● Assignment
Repeat what the lines below say, word for word, and skip every image.

● Recorded information
⟨

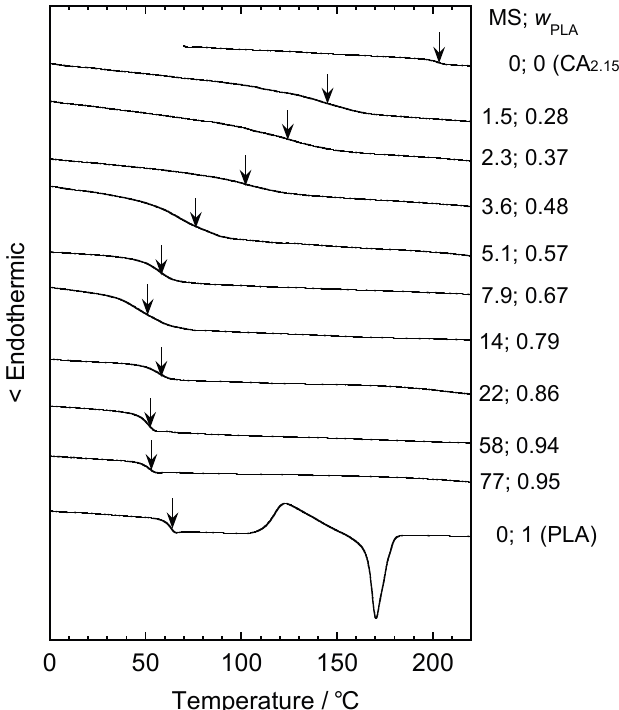
Figure 18. DSC thermograms of CA 2.15 , PLA, and CA 2.15 - g -PLAs obtained at various MS values during in the second heating scan. Arrows mark the T g positions taken as the midpoints of the heat flow discontinuity. Reproduced with permission from ref. [55]. Copyright 2003 Elsevier Science Ltd.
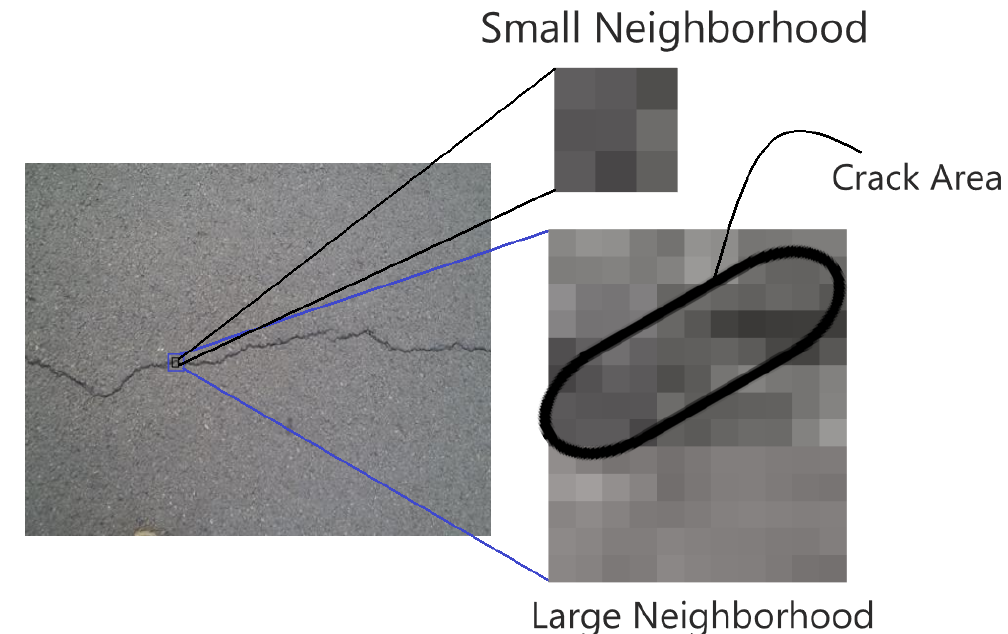
Figure 3. The comparison of two neighborhood of crack location from a small neighborhood and large neighborhood. Since crack pixels occur a very small amount of time, the small neighborhood only contains crack pixels. On the other hand, in the large neighborhood, the statistical relationship between crack and non-crack pixels can be captured more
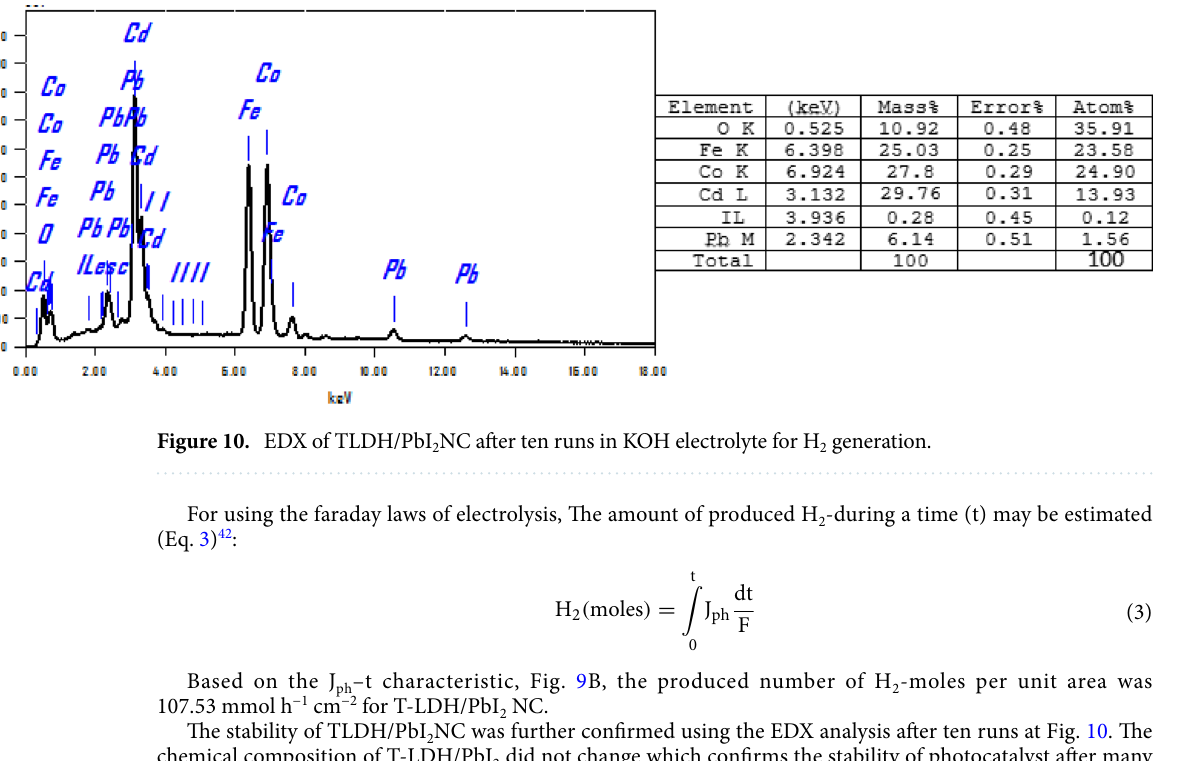
Fig. 11A. The PEC behaviors in 0.3 M KOH (100 ml) solution at 25 °C and increment 1 mV/at different optical filters were studied. We noticed The alteration of the monochromatic light changes the J ph value. The behavior of the T-LDH/PbI 2 NC photoelectrode under the monochromatic illumination can be significant related to its absorbance response for different wave lengths light and its ability to absorb a large part of visible sunlight. Generally, IPCE (incident-photon-to-current conversion efficacy) and ABPE (applied bias-photon-to-current efficacy) are main factors for qualifying the PEC solar hydrogen generation. IPCE value was measured at dif- ferent wave length filters for determining the actual number of charge-carriers that related to the generated photocurrent per incident photon. Using the power density (P (mW cm −2 )) and the wavelength (λ (nm)) of the monochromatic light as shown Fig. 11B, the IPCE is given using Eq. (4) 43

⟩

● Task solution
Figure 18. DSC thermograms of CA 2.15 , PLA, and CA 2.15 - g -PLAs obtained at various MS values during in the second heating scan. Arrows mark the T g positions taken as the midpoints of the heat flow discontinuity. Reproduced with permission from ref. [55]. Copyright 2003 Elsevier Science Ltd.
Figure 3. The comparison of two neighborhood of crack location from a small neighborhood and large neighborhood. Since crack pixels occur a very small amount of time, the small neighborhood only contains crack pixels. On the other hand, in the large neighborhood, the statistical relationship between crack and non-crack pixels can be captured more
Fig. 11A. The PEC behaviors in 0.3 M KOH (100 ml) solution at 25 °C and increment 1 mV/at different optical filters were studied. We noticed The alteration of the monochromatic light changes the J ph value. The behavior of the T-LDH/PbI 2 NC photoelectrode under the monochromatic illumination can be significant related to its absorbance response for different wave lengths light and its ability to absorb a large part of visible sunlight. Generally, IPCE (incident-photon-to-current conversion efficacy) and ABPE (applied bias-photon-to-current efficacy) are main factors for qualifying the PEC solar hydrogen generation. IPCE value was measured at dif- ferent wave length filters for determining the actual number of charge-carriers that related to the generated photocurrent per incident photon. Using the power density (P (mW cm −2 )) and the wavelength (λ (nm)) of the monochromatic light as shown Fig. 11B, the IPCE is given using Eq. (4) 43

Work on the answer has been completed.